» ЗАДАНИЯ
a - Ответьте по отрывку на вопросы:
(i) Какими вопросами занимался полковник в Красной армии?
(ii) Сколько недель полковник наблюдал за собеседником, прежде чем изменить свое мнение?
(iii) Кто выступал сегодня?
b - Замените в отрывке «праздник» на «торжество» и перепишите фрагмент начиная со слов «Полковник похлопал меня» вплоть до слов «сегодня выступал Гитлер.» включительно.

» ОТРЫВОК
++++++++
Вчера во время празднования я сидел в довольно мрачном настроении за столиком, предназначенным для «почетных гостей». В голове теснились самые грустные мысли, когда ко мне вдруг обратился один из русских. Я не был особенно удивлен, поскольку уже не первый раз пьяный оскорблял меня или любого другого немца, оказавшегося на моем месте. Полковник, который обратился ко мне, занимался в Красной армии вопросами пропаганды среди войск противника. Прежде он никогда не скрывал враждебного отношения ко мне. Но к моему удивлению, этот человек извинился передо мной. Он признался, что когда я прибыл на фронт, то он отнесся ко мне с очень большим подозрением. Немцы убили его семью. Он еще мог понять, что они могли расстрелять его сына как партизана, но никак не мог смириться с фактом, что его жена и одиннадцатилетняя дочь были расстреляны как заложники. Поэтому он ненавидел всех немцев. Он всегда считал, что я притворяюсь. Но теперь, после того как он понаблюдал за мной шесть недель, расспросил, как я работаю и что говорю о своей стране, он изменил свое мнение:
– Я хочу извиниться за то, что был о вас невысокого мнения. Когда я узнал, что вы самоотверженно защищаете свое отечество от несправедливых обвинений, что, несмотря на все, вы гордитесь тем, что являетесь немцем, вы заслужили мое самое искреннее уважение.
Та беседа стала как бы сигналом. Все русские сразу же наперебой стали приглашать меня в свой круг. У каждого находились какие-то хорошие слова о Германии. Меня приглашали на танцы, шутили со мной, и каждый уверял меня, какое прекрасное возрождение ждет Германию после свержения Гитлера.
Полковник похлопал меня по спине:
– Зачем так много думать? Ничего! Все проходит! Сегодня праздник. Веселитесь. Танцуйте и пейте вместе с нами.
Это было вчера. А сегодня выступал Гитлер.
++++++++
» ЗАПИСАННЫЕ ДАННЫЕ
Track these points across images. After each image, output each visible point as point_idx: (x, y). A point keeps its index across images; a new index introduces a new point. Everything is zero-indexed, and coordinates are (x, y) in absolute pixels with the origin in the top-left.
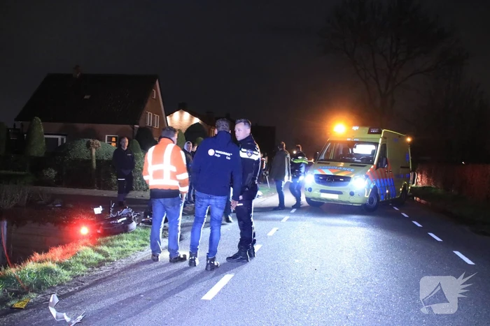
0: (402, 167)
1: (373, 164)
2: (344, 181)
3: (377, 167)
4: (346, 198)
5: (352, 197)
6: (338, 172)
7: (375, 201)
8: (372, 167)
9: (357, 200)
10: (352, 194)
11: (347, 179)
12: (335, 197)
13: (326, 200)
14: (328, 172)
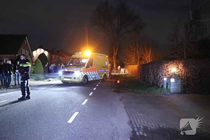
0: (102, 67)
1: (84, 66)
2: (72, 73)
3: (87, 68)
4: (73, 80)
5: (74, 79)
6: (70, 70)
7: (86, 81)
8: (84, 67)
9: (77, 80)
10: (75, 78)
11: (73, 72)
12: (69, 80)
13: (66, 81)
14: (66, 70)
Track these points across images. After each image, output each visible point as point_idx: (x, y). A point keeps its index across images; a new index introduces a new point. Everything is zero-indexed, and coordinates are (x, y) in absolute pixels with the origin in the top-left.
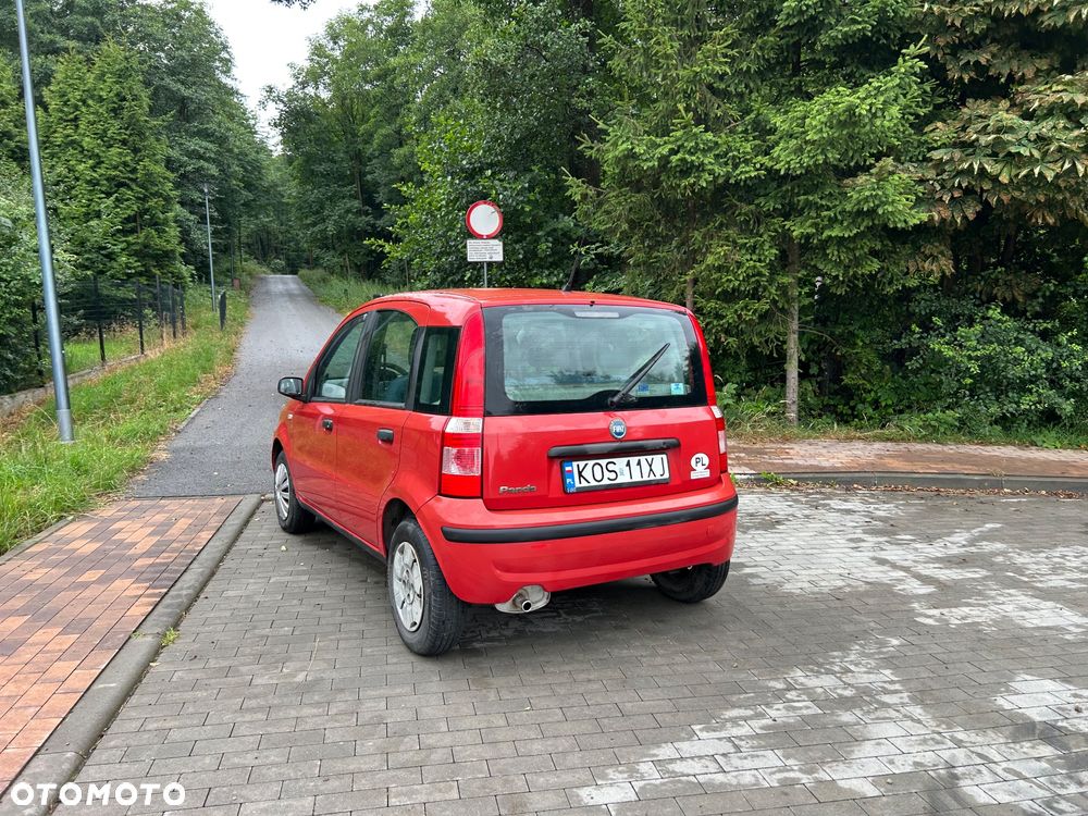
++++++++
» РЕШЕНИЯ ЗАДАНИЙ
a -
(i) Вопросами пропаганды среди войск противника.
(ii) Шесть недель.
(iii) Гитлер.

b -
Полковник похлопал меня по спине:
– Зачем так много думать? Ничего! Все проходит! Сегодня торжество. Веселитесь. Танцуйте и пейте вместе с нами.
Это было вчера. А сегодня выступал Гитлер.